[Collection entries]

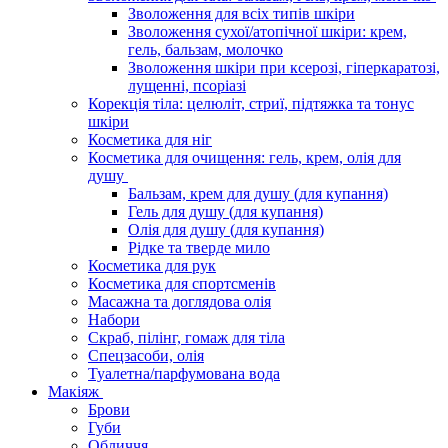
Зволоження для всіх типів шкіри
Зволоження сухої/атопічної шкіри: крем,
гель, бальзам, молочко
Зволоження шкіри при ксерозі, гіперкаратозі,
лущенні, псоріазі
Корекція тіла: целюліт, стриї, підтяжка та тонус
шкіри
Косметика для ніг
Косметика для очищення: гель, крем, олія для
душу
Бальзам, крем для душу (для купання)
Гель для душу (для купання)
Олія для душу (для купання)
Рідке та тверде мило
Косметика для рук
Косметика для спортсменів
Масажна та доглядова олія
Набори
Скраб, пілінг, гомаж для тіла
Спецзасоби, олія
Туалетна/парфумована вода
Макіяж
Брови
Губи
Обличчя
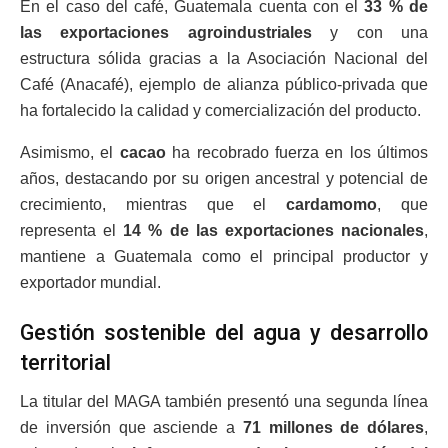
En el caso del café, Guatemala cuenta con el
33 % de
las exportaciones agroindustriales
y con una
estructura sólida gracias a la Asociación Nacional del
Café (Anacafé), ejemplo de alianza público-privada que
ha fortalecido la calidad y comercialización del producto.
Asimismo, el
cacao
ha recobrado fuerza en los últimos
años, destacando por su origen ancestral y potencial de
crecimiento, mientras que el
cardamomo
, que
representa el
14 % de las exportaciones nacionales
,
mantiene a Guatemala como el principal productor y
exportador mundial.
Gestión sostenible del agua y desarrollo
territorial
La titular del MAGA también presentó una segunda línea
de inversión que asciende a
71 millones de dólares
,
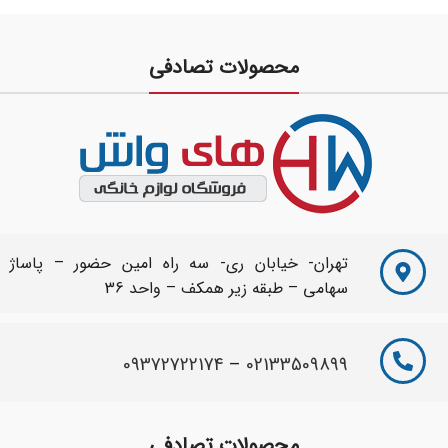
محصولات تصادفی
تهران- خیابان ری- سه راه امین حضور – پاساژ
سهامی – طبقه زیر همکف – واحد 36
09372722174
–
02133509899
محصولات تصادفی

* * *

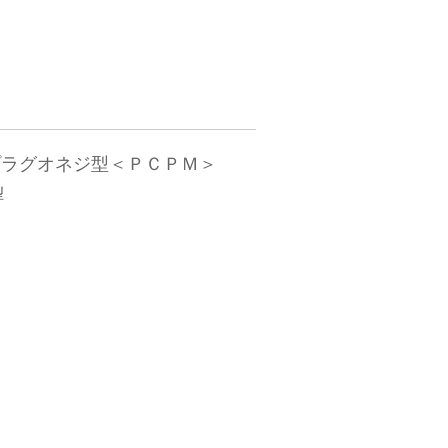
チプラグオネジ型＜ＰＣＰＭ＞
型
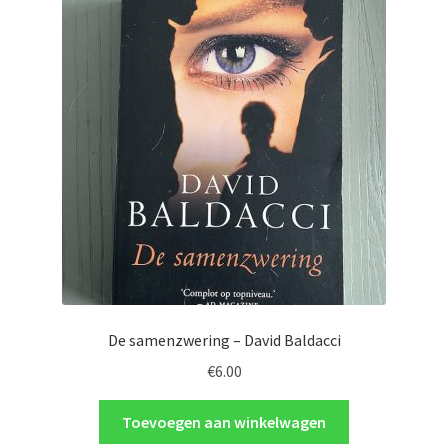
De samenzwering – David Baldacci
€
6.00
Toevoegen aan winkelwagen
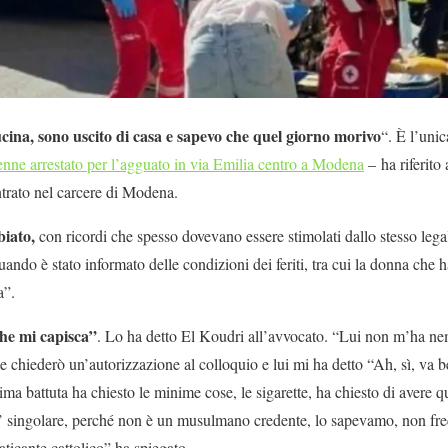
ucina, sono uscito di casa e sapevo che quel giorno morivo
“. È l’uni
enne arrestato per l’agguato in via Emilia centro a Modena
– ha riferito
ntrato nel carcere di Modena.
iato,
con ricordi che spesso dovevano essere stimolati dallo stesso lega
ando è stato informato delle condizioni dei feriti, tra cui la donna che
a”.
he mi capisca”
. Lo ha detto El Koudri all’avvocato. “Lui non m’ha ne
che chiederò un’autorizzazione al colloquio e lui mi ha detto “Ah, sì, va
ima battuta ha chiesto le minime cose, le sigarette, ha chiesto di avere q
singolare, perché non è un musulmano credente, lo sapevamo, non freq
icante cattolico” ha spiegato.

→ What you are asked to do:
Going by the data above, give back only the lines from the one containing "Зволоження для всіх типів шкіри" through the one containing "años, destacando por", exactly as they stand, both ends included and no images.

→ Result:
Зволоження для всіх типів шкіри
Зволоження сухої/атопічної шкіри: крем,
гель, бальзам, молочко
Зволоження шкіри при ксерозі, гіперкаратозі,
лущенні, псоріазі
Корекція тіла: целюліт, стриї, підтяжка та тонус
шкіри
Косметика для ніг
Косметика для очищення: гель, крем, олія для
душу
Бальзам, крем для душу (для купання)
Гель для душу (для купання)
Олія для душу (для купання)
Рідке та тверде мило
Косметика для рук
Косметика для спортсменів
Масажна та доглядова олія
Набори
Скраб, пілінг, гомаж для тіла
Спецзасоби, олія
Туалетна/парфумована вода
Макіяж
Брови
Губи
Обличчя
En el caso del café, Guatemala cuenta con el
33 % de
las exportaciones agroindustriales
y con una
estructura sólida gracias a la Asociación Nacional del
Café (Anacafé), ejemplo de alianza público-privada que
ha fortalecido la calidad y comercialización del producto.
Asimismo, el
cacao
ha recobrado fuerza en los últimos
años, destacando por su origen ancestral y potencial de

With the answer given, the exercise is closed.